_ABOUT THIS TASK_:
In the records below, the line with "right ear: (129, 119)" opens the range and the line with "right hip: (79, 249)" closes it; print that range exactly and nothing else.

Start of ENTRIES PROVIDED

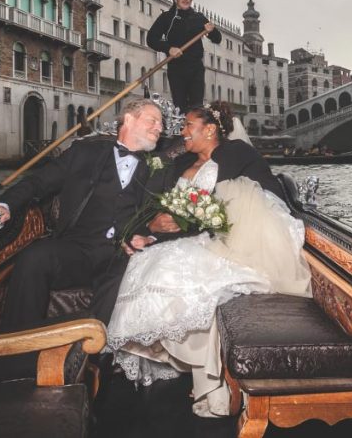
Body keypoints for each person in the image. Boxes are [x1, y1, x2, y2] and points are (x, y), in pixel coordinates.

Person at [106, 101, 310, 418]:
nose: (182, 131)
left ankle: (211, 383)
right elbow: (163, 204)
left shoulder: (237, 154)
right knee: (146, 261)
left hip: (227, 240)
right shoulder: (181, 162)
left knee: (178, 272)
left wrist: (194, 221)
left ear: (210, 129)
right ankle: (189, 366)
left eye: (188, 125)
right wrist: (154, 225)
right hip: (188, 237)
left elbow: (258, 198)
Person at [0, 99, 165, 331]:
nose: (160, 128)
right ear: (129, 119)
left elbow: (165, 219)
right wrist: (6, 205)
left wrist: (148, 238)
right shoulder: (84, 152)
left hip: (124, 255)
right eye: (153, 121)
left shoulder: (161, 168)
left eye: (161, 123)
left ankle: (93, 347)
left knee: (122, 278)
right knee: (35, 257)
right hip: (79, 249)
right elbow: (38, 182)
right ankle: (18, 343)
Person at [147, 0, 222, 113]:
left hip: (196, 69)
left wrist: (212, 30)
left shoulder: (199, 18)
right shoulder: (166, 18)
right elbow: (151, 39)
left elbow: (217, 38)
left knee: (196, 108)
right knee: (180, 108)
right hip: (176, 69)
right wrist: (169, 49)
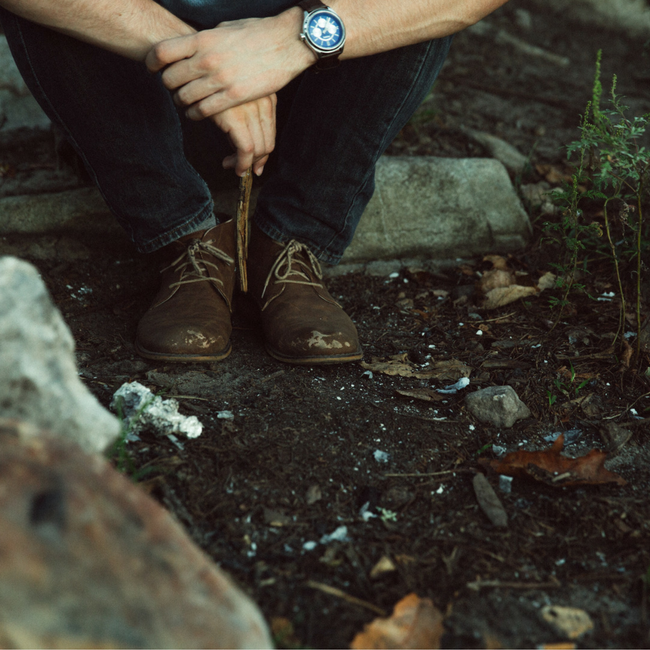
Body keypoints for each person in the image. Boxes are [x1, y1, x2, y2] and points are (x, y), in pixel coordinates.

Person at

End of ENTRIES PROVIDED

_ANSWER AREA_:
right ear: (129, 119)
left elbow: (165, 219)
right wrist: (6, 205)
left wrist: (148, 238)
right shoulder: (84, 152)
left hip: (124, 255)
right eye: (153, 121)
left shoulder: (161, 168)
left eye: (161, 123)
left ankle: (93, 347)
left knee: (122, 278)
right knee: (35, 257)
right hip: (79, 249)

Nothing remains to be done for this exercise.